Bata na madeira

- Certa vez em Roma, - confidenciou-me o coronel Barnaby Dixon - estive numa sessão onde o espírito de William James fez contato.

Estávamos eu e o coronel na varanda de sua residência de campo, em Oakham, num belo entardecer de verão. Dixon há muito demonstrara seu interesse pelos fenômenos psíquicos, mais ainda depois dos anos que passara a serviço de Sua Majestade, em Calcutá.

- E como o professor James manifestou-se? - Indaguei. - Deu pancadas na mesa ou coisa semelhante?

O coronel me encarou como se eu fosse um bruto ignorante.

- Estamos falando de um filósofo, de um cientista... naturalmente ele não usaria de um método de comunicação tão primário para entrar em contato com os viventes. Não, ele mandou uma mensagem através de escrita automática!

- Ah, havia um médium envolvido - ponderei, nada impressionado.

- Uma médium; madame Judyta Bednarek. Era uma personalidade muito conhecida em Roma nas duas primeiras décadas deste século - declarou ele, como se a menção fosse produzir reconhecimento. Mas eu nunca estivera em Roma, tampouco ouvira falar de madame Bednarek.

- Mas você certamente ouviu falar na carta-testamento de William James - insistiu ele.

Tive que confessar que pouco conhecia dos trabalhos do filósofo, sequer que ele havia deixado uma carta-testamento.

- Pois sim, ele deixou uma carta lacrada, trancada num cofre - explicou o coronel. - Apenas o presidente da Sociedade Americana para a Pesquisa Psíquica, James Hyslop, sabia a combinação do mesmo. A carta serviria para provar ou desmascarar definitivamente a existência do mundo espiritual.

- Imagino que a comprovação seria dada pela transcrição mediúnica do conteúdo da tal carta-testamento - especulei.

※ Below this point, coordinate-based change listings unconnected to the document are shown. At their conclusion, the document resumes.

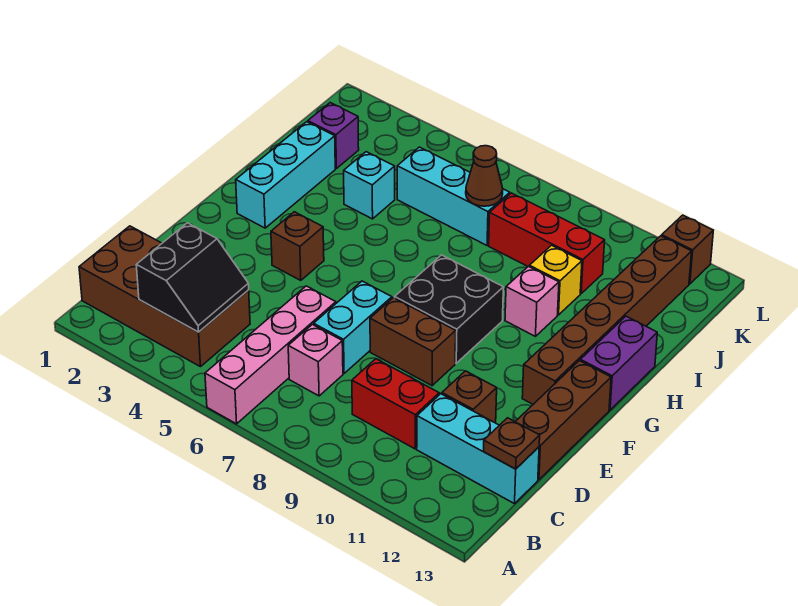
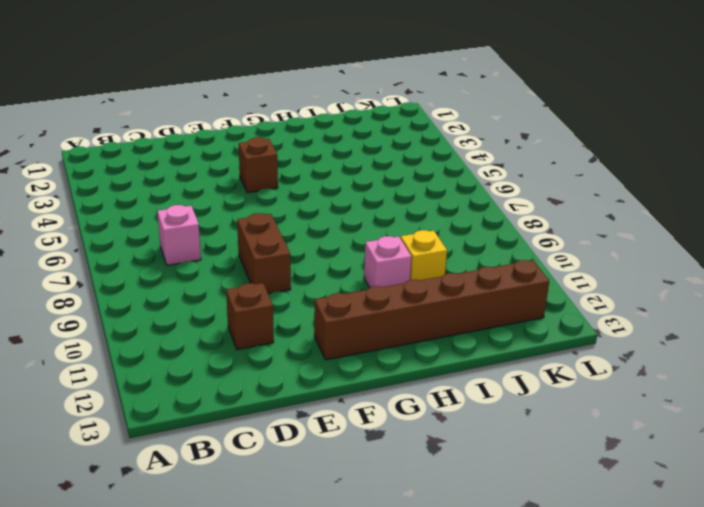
none -> pink brick A6:D6 level 1
none -> brown brick B1:C4 level 1
none -> red brick C9:C10 level 1

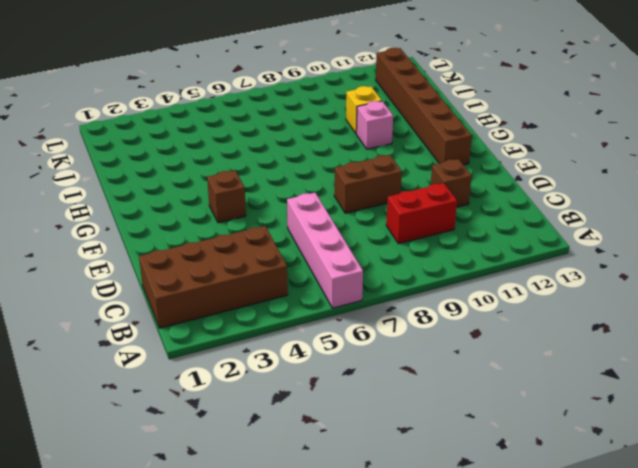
none -> pink brick C7 level 1
none -> cyan brick C11:C13 level 1
none -> cyan brick D7:E7 level 1

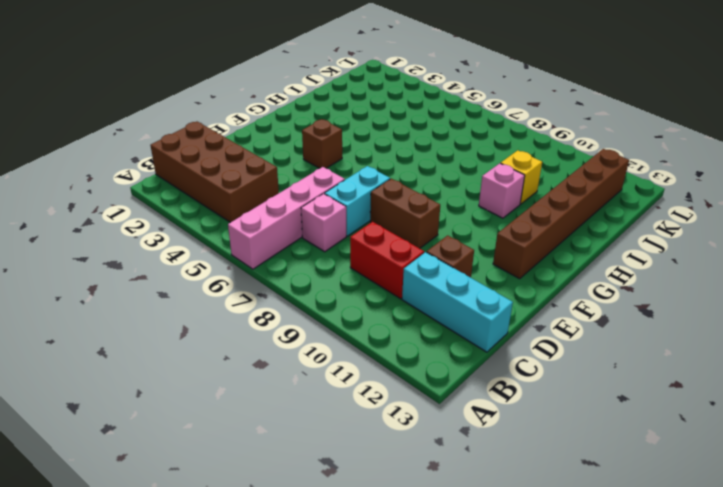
none -> brown brick D13:F13 level 1
none -> black brick F8:G9 level 1
none -> cyan brick G2:I2 level 1

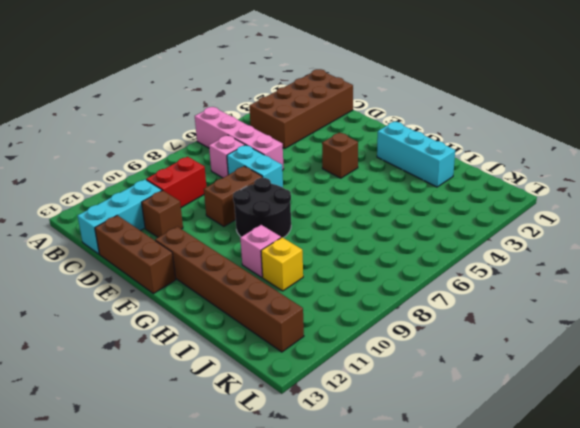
black round brick F8:G9 level 1 -> black brick F8:G9 level 1
none -> purple brick G13:H13 level 1
none -> cyan brick I4 level 1
none -> purple brick J2 level 1

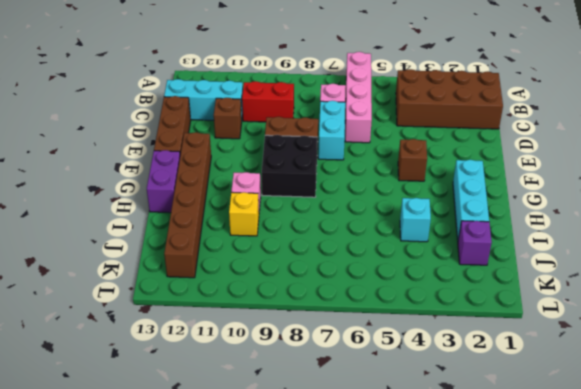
none -> cyan brick J5:J7 level 1
none -> red brick J8:J10 level 1
none -> brown brick L12 level 1

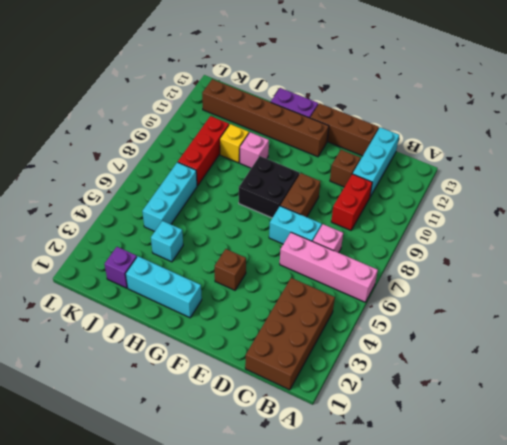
none -> brown brick L12 level 1
none -> black slope B3:C4 level 2 top 3
none -> brown plate C13 level 2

- Precisamente! - Entusiasmou-se o coronel. - E então, nesta sessão a qual me referi, madame Bednarek recebeu um espírito que se identificou como William James. Sem o título de professor, repare, pois afirmou que este tipo de qualificação não se aplica a quem já não pertence a este mundo.

- Soa lógico - comentei. Quase socialista, registrei mentalmente. - E então a médium transcreveu "ipsis litteris" o texto da tal carta-testamento?

O coronel olhou para o ar, como que organizando melhor os pensamentos.

- Bem... ela produziu um longo texto, basicamente indecifrável - admitiu por fim.

- Pensei que a escrita automática existisse para facilitar a comunicação entre vivos e desencarnados - ponderei. - Caligrafia ruim, vá lá... mas textos indecifráveis? Qual o valor disso?

O coronel balançou a cabeça, acatando a minha observação.

- O texto de madame Bednarek foi fotografado, e uma cópia enviada para James Hyslop, nos Estados Unidos. Posteriormente, li na imprensa que ele disse não poder corroborar o que estava escrito na transcrição, pelo simples fato de que jamais houvera uma carta-testamento.

Ergui os sobrolhos.

- Então, a história da tal carta era mentirosa?

O coronel deu de ombros.

- Madame Bednarek assegura que sua transcrição era real. Talvez Hyslop quisesse desacreditar o trabalho da médium por ela não residir nos Estados Unidos.

Ou talvez o coronel estivesse por demais disposto a aceitar que a médium estava dizendo a verdade, concluí. Fosse como fosse, apenas o próprio William James poderia esclarecer o mistério. Mas não só ele estava morto, como, tomando as garatujas de madame Bednarek como exemplo, seu espírito havia regredido para um estágio de comunicação não-verbal.

Talvez alguém pudesse ter simplesmente solicitado ao professor que se manifestasse batendo na mesa. Uma vez para sim, duas para não.